Maeve O’Reilly, from the London-Irish Abortion Rights Campaign, told the Press Association: “These journeys, which are often taken in silence and are very stigmatised and shameful in the eyes of our Government – we wanted to make them visible by making these physical marks on the pavement here today.”

Protesters hold up placards during a London March for Choice on Saturday, calling for the legalisation of abortion in Ireland. Photograph: Chris J Ratcliffe/AFP/Getty Images
Protesters hold up placards during a London March for Choice on Saturday, calling for the legalisation of abortion in Ireland. Photograph: Chris J Ratcliffe/AFP/Getty Images

Ms O’Reilly said campaigners would like to see a specific date set for the referendum, adding: “I do think the conversations have been shifting a lot over the last few years and there is a conversation now, whereas a few years ago it wasn’t really in the public domain and it wasn’t on the agenda.”

She said campaigners were encouraged by recent polls which she said have shown that “most Irish people want to see a liberalisation of Irish abortion laws”.

She added: “We’re really confident that the Irish public will engage with this issue, will have a good debate and people will begin to see that abortion is already happening.

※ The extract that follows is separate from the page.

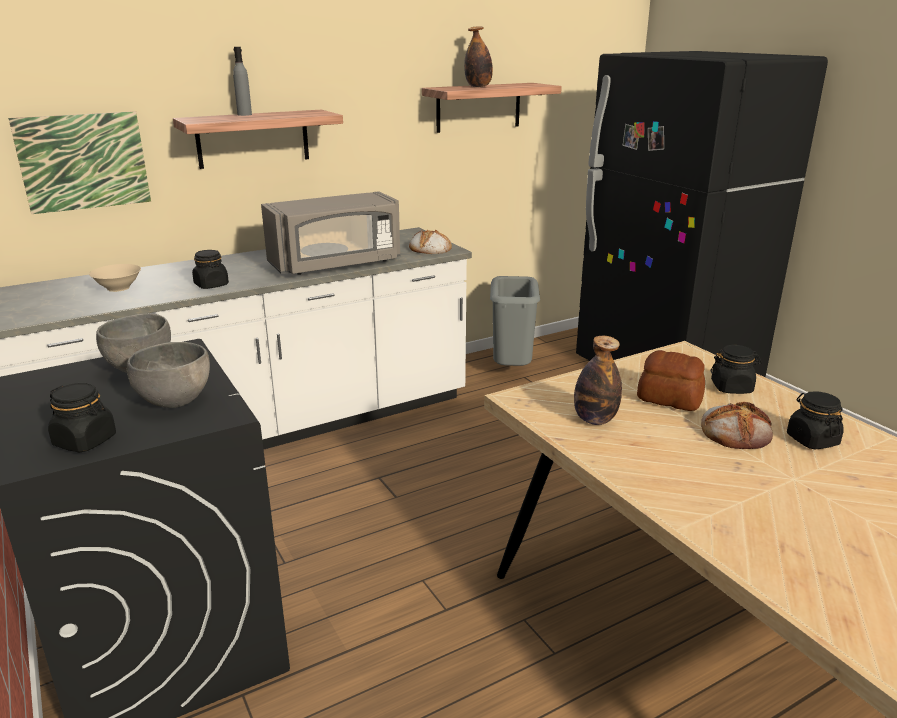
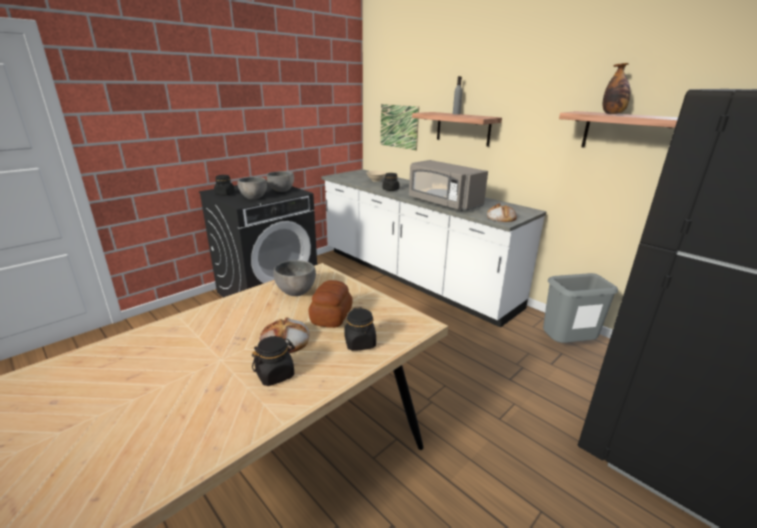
camera: 75 degrees right, 0 degrees up
bottle [574,336,622,425] -> grey bowl [273,260,316,296]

It’s just not happening in Ireland.

London-Irish Abortion Rights campaigners seek to chalk up more than 200,000 tally marks on the pavement outside the Irish Embassy in London, representing what they say is the number of Irish women who have travelled to England for abortions since 1983. Photograph: Jonathan Brady/PA Wire
London-Irish Abortion Rights campaigners seek to chalk up more than 200,000 tally marks on the pavement outside the Irish Embassy in London, representing what they say is the number of Irish women who have travelled to England for abortions since 1983. Photograph: Jonathan Brady/PA Wire

“And the time has come to kind of wake up to that and do better for our women and offer this care at home, rather than exiling them to other countries.”

Set to intensify

The efforts of pro-choice and anti-abortion advocates are set to intensify now that a timeframe for the vote has been set.

Ms O’Reilly acknowledged there is vocal opposition to the pro-choice campaign but said she did not want to frame it as a “binary fight between two sides”.

She added: “I think it’s far more nuanced than that and I think the Irish public can pick up on that too – that it’s not black and white, it’s not ‘I’m for, I’m against’.

“It might be framed that way in the media, but hopefully people will engage in respectful debate and work out all the nuances of the issue rather than it being so cut and dry.”